Selected passage START
Auto and truck related stocks have been heating up recently. Very strong car sales in the United States and even in other parts of the world like China have been driving solid growth and profits for many companies in this sector. Shares of General Motors (NYSE:GM) and Ford (NYSE:F) are already up about 50% from 2012 lows. It seems as if investors are finally giving these companies credit and worrying less about another financial crisis in Europe, or about other concerns that have held these stocks back for too long. While these stocks are not as cheap as before, both still offer long-term value and upside as sales are expected to remain strong for the foreseeable future.
A recent Bank of America (NYSE:BAC) research report predicts that 2013 could be another big year for auto and truck sales. It also says that U.S. vehicle sales could hit a new high of 18 million units by 2018. If currently strong levels of sales continue and reach new highs in 2018, that could mean nearly 5 more years of sales growth for companies in this sector. Plus, it's not just consumers that are buying more cars and trucks, businesses are also buying more vehicles.
Because of this, it makes sense to do some buy and hold investing in this sector. Both Ford and General Motors shares appear undervalued and have additional upside potential for longer-term investors. However, there are a couple of stocks related to this sector that could be poised to double. Let's take a closer look at Ford and GM, and then a tire maker and a specialty vehicle manufacturer that appears deeply undervalued and poised to benefit from increased sales of commercial vehicles.
Selected passage END
Information provided START
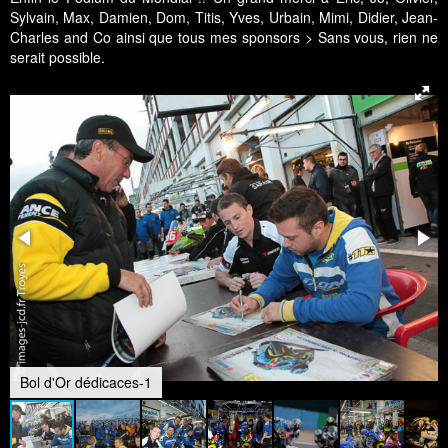
Sylvain, Max, Damien, Dom, Titis, Yves, Urbain, Mimi, Didier, Jean-
Charles and Co ainsi que tous mes sponsors > Sans vous, rien ne
serait possible.
Bol d'Or dédicaces-1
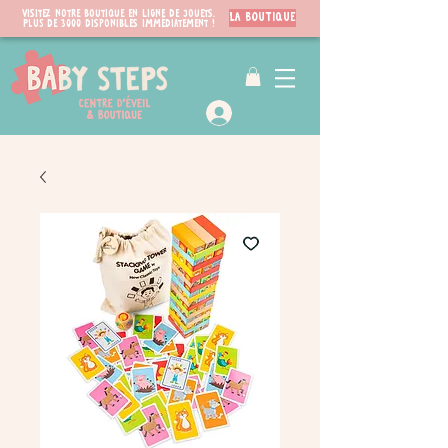
Visitez notre boutique en ligne de jouets.
LA BOUTIQUE
PLUS de 3000 disponibles immédiatement !
VIP Club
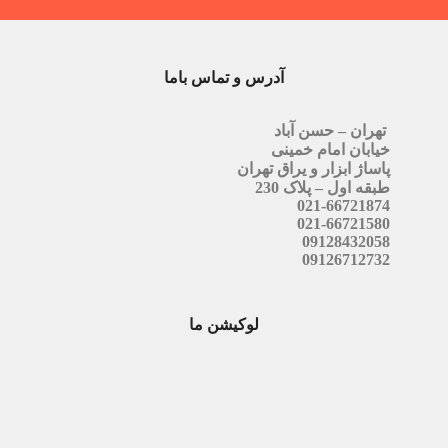
آدرس و تماس باما
تهران – حسن آباد
خیابان امام خمینی
پاساژ ابزار و یراق تهران
طبقه اول – پلاک 230
021-66721874
021-66721580
09128432058
09126712732
لوکیشن ما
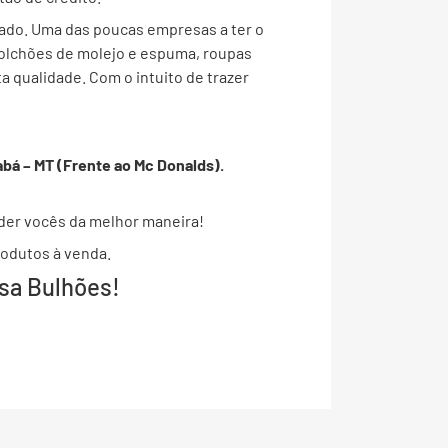
ado. Uma das poucas empresas a ter o
 colchões de molejo e espuma, roupas
a qualidade. Com o intuito de trazer
abá – MT (Frente ao Mc Donalds).
nder vocês da melhor maneira!
rodutos à venda.
a Bulhões!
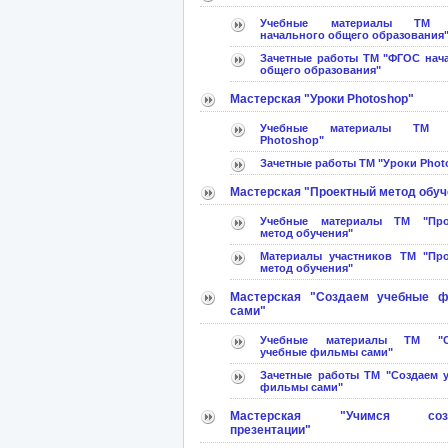
Учебные материалы ТМ 
начального общего образования
Зачетные работы ТМ "ФГОС нач
общего образования"
Мастерская "Уроки Photoshop"
Учебные материалы ТМ "
Photoshop"
Зачетные работы ТМ "Уроки Phot
Мастерская "Проектный метод обуч
Учебные материалы ТМ "Про
метод обучения"
Материалы участников ТМ "Пр
метод обучения"
Мастерская "Создаем учебные 
сами"
Учебные материалы ТМ "С
учебные фильмы сами"
Зачетные работы ТМ "Создаем 
фильмы сами"
Мастерская "Учимся созд
презентации"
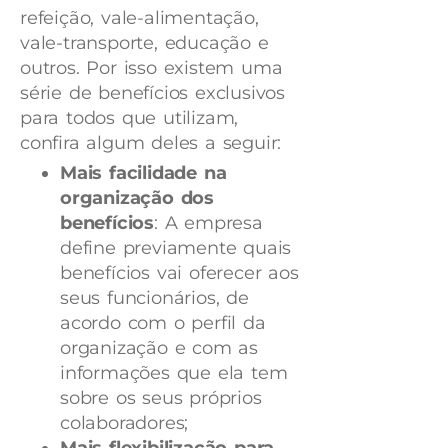
refeição, vale-alimentação,
vale-transporte, educação e
outros. Por isso existem uma
série de benefícios exclusivos
para todos que utilizam,
confira algum deles a seguir:
Mais facilidade na
organização dos
benefícios
: A empresa
define previamente quais
benefícios vai oferecer aos
seus funcionários, de
acordo com o perfil da
organização e com as
informações que ela tem
sobre os seus próprios
colaboradores;
Mais flexibilização para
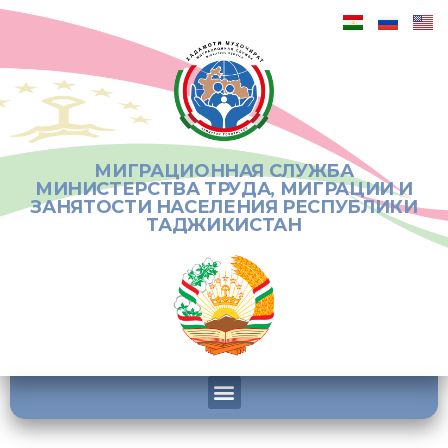
МИГРАЦИОННАЯ СЛУЖБА
МИНИСТЕРСТВА ТРУДА, МИГРАЦИИ И
ЗАНЯТОСТИ НАСЕЛЕНИЯ РЕСПУБЛИКИ
ТАДЖИКИСТАН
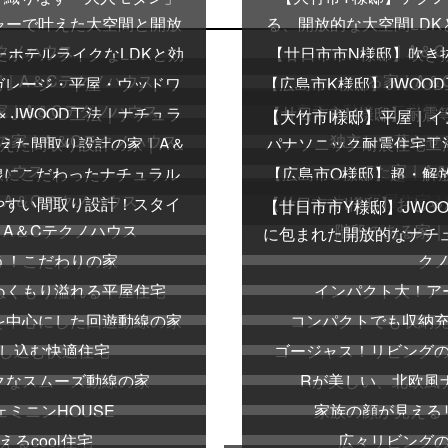
ャーで叶えた大空間と開放
る、開放的な大空間LD
クノハウス
ス｜A＆
たホテルライクなLDKと効
【廿日市市N様邸】吹き
｜A＆Cテクノハウス
る家｜A＆
ガレージ・平屋・ウッドワ
【広島市K様邸】JWOO
家｜A＆Cテクノハウス
事ラク動線の二世帯
× JWOOD工法｜ナチュラ
【廿日市市M様邸】耐震等級
【大竹市I様邸】平屋｜
の家｜A＆Cテクノハウス
独立して暮らせ
えた間取り設計の家｜A＆
パナソニック耐震住宅工
ハウス
てた家｜A
線にこだわったナチュラル
【広島市O様邸】超・解放
A＆Cテクノハウス
れの平屋住宅｜
やすい間取り設計！スタイ
【廿日市市I様邸】おし
【廿日市市Y様邸】JWO
A＆Cテクノハウス
階段のある家｜
に包まれた開放的なナチ
う！こだわりの家
ク
ぬくもり溢れる平屋住宅
インパクト大！ア
を中心にした回遊動線の家
コンパクトでも収納
し込む快適住宅
ゴージャス！リビング
クなスムーズ動線の家
Rが美しい、北欧風
ミニンHOUSE
家族の顔が見える
るcool住宅
広々リビング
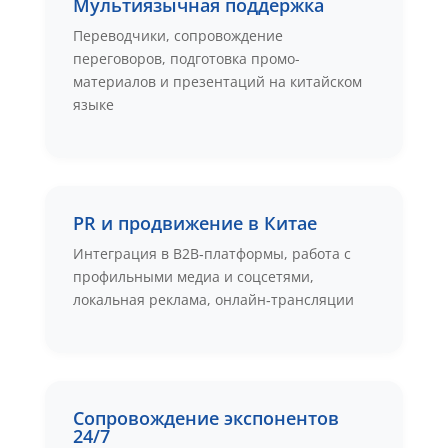
Мультиязычная поддержка
Переводчики, сопровождение
переговоров, подготовка промо-
материалов и презентаций на китайском
языке
PR и продвижение в Китае
Интеграция в B2B‑платформы, работа с
профильными медиа и соцсетями,
локальная реклама, онлайн‑трансляции
Сопровождение экспонентов
24/7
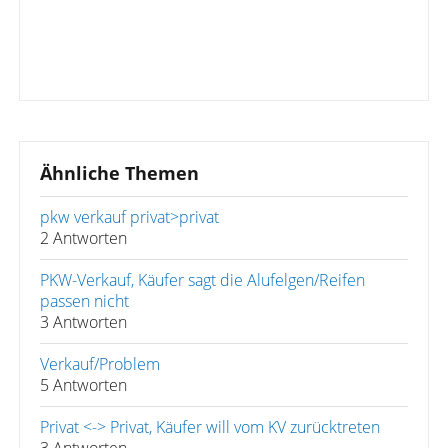
Ähnliche Themen
pkw verkauf privat>privat
2 Antworten
PKW-Verkauf, Käufer sagt die Alufelgen/Reifen
passen nicht
3 Antworten
Verkauf/Problem
5 Antworten
Privat <-> Privat, Käufer will vom KV zurücktreten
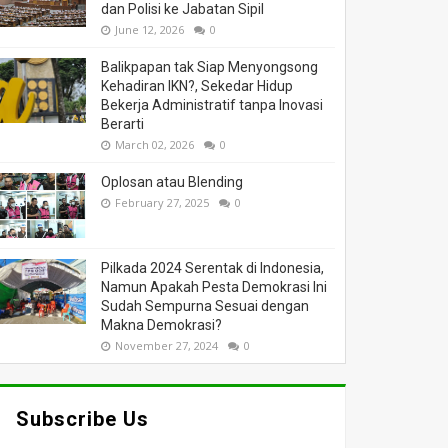
dan Polisi ke Jabatan Sipil
June 12, 2026
0
Balikpapan tak Siap Menyongsong
Kehadiran IKN?, Sekedar Hidup
Bekerja Administratif tanpa Inovasi
Berarti
March 02, 2026
0
Oplosan atau Blending
February 27, 2025
0
Pilkada 2024 Serentak di Indonesia,
Namun Apakah Pesta Demokrasi Ini
Sudah Sempurna Sesuai dengan
Makna Demokrasi?
November 27, 2024
0
Subscribe Us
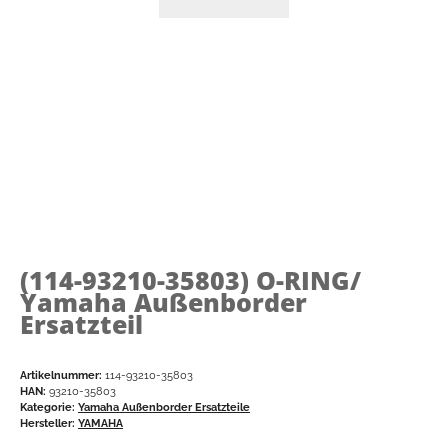
(114-93210-35803)
O-RING/
Yamaha Außenborder
Ersatzteil
Artikelnummer:
114-93210-35803
HAN:
93210-35803
Kategorie:
Yamaha Außenborder Ersatzteile
Hersteller:
YAMAHA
Information provided END
=== Exercise 1 ===
List every stock ticker symbol that appears in parentheses in the passage on auto and truck stocks.
=== Exercise 2 ===
Quote the passage on auto and truck stocks word for word, starting at "Auto and truck related" and ending at "the foreseeable future.".

=== Your response 1 ===
GM, F, BAC

=== Your response 2 ===
Auto and truck related stocks have been heating up recently. Very strong car sales in the United States and even in other parts of the world like China have been driving solid growth and profits for many companies in this sector. Shares of General Motors (NYSE:GM) and Ford (NYSE:F) are already up about 50% from 2012 lows. It seems as if investors are finally giving these companies credit and worrying less about another financial crisis in Europe, or about other concerns that have held these stocks back for too long. While these stocks are not as cheap as before, both still offer long-term value and upside as sales are expected to remain strong for the foreseeable future.